◆ Aim of the exercise: Which lines in the rows below contain the word "validate"? List every one of them in full.

◆ Extracted information:
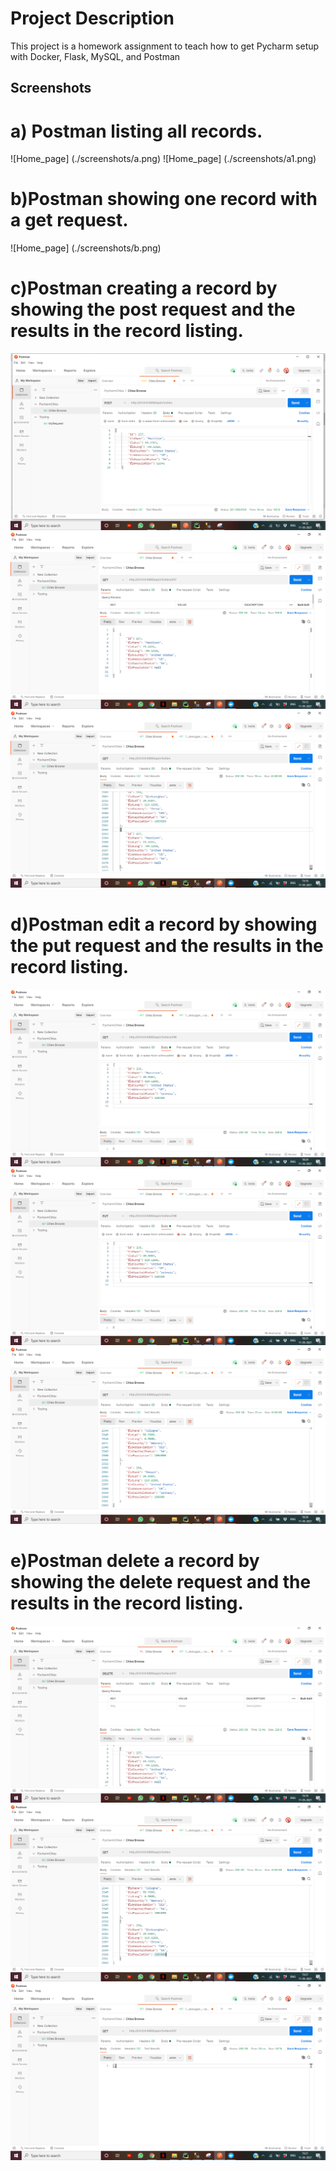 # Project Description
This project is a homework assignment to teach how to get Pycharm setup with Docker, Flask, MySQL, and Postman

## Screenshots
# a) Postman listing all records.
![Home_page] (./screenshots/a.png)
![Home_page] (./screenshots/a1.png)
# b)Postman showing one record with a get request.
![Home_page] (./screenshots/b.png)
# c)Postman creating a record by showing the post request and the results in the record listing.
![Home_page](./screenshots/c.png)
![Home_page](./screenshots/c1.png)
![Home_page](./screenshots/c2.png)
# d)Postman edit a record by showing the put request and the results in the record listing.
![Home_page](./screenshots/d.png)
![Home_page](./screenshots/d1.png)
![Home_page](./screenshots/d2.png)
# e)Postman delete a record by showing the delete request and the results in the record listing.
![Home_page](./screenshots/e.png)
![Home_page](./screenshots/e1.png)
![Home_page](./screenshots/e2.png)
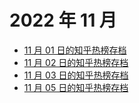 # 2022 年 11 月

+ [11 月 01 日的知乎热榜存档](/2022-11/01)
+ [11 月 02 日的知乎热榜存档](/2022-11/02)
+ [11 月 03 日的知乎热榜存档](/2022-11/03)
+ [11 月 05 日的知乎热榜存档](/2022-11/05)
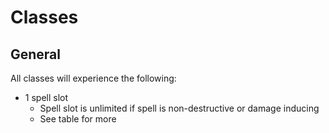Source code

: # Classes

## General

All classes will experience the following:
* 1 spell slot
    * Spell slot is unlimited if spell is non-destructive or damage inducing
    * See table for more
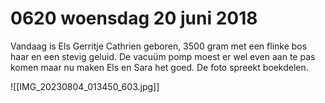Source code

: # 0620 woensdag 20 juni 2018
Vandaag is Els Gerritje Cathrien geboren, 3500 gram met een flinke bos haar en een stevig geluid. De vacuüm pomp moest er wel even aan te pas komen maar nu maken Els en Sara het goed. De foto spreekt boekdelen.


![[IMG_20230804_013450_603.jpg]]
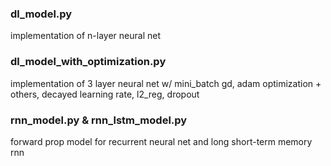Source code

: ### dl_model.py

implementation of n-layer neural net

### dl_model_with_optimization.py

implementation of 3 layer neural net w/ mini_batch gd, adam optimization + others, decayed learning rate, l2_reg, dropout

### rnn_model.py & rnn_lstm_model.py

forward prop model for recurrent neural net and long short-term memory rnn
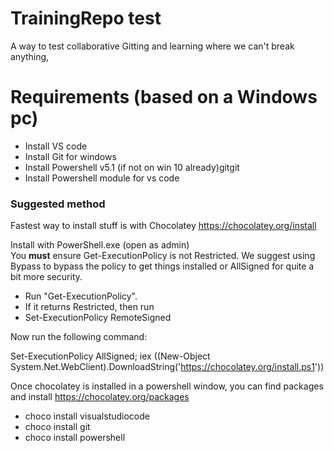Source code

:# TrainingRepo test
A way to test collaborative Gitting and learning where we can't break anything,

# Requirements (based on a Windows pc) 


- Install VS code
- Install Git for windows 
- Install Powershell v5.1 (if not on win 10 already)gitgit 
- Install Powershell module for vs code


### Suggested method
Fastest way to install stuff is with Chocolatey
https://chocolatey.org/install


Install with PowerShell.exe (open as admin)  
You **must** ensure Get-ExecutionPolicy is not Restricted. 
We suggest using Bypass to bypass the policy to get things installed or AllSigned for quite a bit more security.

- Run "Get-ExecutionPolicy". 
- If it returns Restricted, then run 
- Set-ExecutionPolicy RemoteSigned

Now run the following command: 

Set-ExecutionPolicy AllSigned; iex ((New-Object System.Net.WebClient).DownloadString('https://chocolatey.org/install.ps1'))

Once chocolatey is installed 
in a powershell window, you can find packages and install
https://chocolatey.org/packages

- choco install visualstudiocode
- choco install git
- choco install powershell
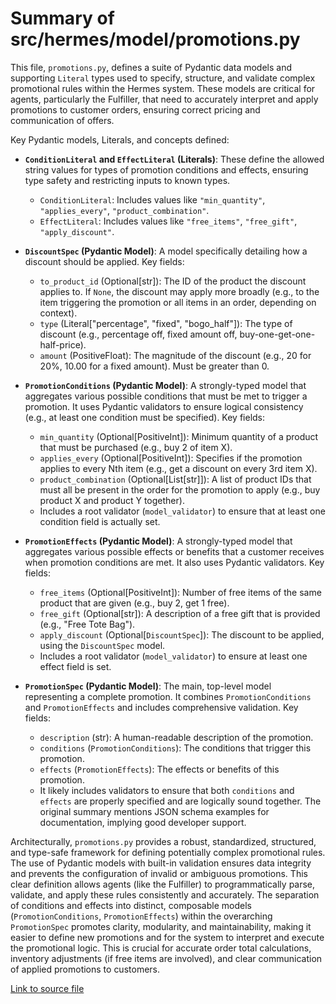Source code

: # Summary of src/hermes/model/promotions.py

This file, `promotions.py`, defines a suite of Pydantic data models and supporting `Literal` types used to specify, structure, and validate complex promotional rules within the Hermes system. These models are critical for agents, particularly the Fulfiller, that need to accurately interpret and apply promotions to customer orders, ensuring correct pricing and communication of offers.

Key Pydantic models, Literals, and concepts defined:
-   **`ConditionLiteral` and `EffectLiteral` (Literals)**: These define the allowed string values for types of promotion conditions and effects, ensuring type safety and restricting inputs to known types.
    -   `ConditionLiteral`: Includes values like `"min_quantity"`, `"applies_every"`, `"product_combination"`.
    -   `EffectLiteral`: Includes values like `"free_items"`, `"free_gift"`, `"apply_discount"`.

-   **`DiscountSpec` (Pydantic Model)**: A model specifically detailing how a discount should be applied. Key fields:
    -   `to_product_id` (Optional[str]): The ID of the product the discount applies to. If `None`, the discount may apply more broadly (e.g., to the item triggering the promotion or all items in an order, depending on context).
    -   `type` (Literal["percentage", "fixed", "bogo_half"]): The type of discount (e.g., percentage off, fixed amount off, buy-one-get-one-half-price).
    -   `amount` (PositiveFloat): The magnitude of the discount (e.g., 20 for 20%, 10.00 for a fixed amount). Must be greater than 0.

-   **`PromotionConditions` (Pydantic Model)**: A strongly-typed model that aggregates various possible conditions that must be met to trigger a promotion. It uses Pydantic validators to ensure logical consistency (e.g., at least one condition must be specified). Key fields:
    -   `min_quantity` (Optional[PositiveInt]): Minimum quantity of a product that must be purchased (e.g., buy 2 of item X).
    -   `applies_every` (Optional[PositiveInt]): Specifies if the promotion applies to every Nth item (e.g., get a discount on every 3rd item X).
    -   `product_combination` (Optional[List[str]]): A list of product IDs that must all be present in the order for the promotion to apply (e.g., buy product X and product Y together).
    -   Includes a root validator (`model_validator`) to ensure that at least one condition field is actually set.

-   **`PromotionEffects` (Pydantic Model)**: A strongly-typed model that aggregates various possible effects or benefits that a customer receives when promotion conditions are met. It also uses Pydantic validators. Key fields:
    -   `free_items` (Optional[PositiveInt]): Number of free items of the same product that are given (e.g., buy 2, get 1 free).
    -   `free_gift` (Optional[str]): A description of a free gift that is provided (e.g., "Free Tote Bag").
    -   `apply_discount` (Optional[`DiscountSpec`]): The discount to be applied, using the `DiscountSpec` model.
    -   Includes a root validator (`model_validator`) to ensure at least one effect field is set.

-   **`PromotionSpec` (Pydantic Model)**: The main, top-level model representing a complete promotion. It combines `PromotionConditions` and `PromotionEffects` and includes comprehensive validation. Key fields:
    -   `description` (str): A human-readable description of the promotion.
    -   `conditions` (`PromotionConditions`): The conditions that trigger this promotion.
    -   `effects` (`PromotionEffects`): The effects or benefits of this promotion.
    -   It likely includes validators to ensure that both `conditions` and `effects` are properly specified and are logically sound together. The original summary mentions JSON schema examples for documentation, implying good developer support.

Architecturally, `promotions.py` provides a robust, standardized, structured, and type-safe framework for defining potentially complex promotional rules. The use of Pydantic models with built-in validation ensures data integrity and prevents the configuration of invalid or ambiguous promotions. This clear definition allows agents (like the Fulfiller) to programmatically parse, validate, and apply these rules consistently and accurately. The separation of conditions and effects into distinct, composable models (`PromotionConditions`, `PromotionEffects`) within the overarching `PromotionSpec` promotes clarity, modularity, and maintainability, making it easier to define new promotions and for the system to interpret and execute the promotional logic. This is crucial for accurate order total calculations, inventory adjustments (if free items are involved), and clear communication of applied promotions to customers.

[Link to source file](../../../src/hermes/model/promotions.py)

◆ Answer for the task:
This file, `promotions.py`, defines a suite of Pydantic data models and supporting `Literal` types used to specify, structure, and validate complex promotional rules within the Hermes system. These models are critical for agents, particularly the Fulfiller, that need to accurately interpret and apply promotions to customer orders, ensuring correct pricing and communication of offers.
Architecturally, `promotions.py` provides a robust, standardized, structured, and type-safe framework for defining potentially complex promotional rules. The use of Pydantic models with built-in validation ensures data integrity and prevents the configuration of invalid or ambiguous promotions. This clear definition allows agents (like the Fulfiller) to programmatically parse, validate, and apply these rules consistently and accurately. The separation of conditions and effects into distinct, composable models (`PromotionConditions`, `PromotionEffects`) within the overarching `PromotionSpec` promotes clarity, modularity, and maintainability, making it easier to define new promotions and for the system to interpret and execute the promotional logic. This is crucial for accurate order total calculations, inventory adjustments (if free items are involved), and clear communication of applied promotions to customers.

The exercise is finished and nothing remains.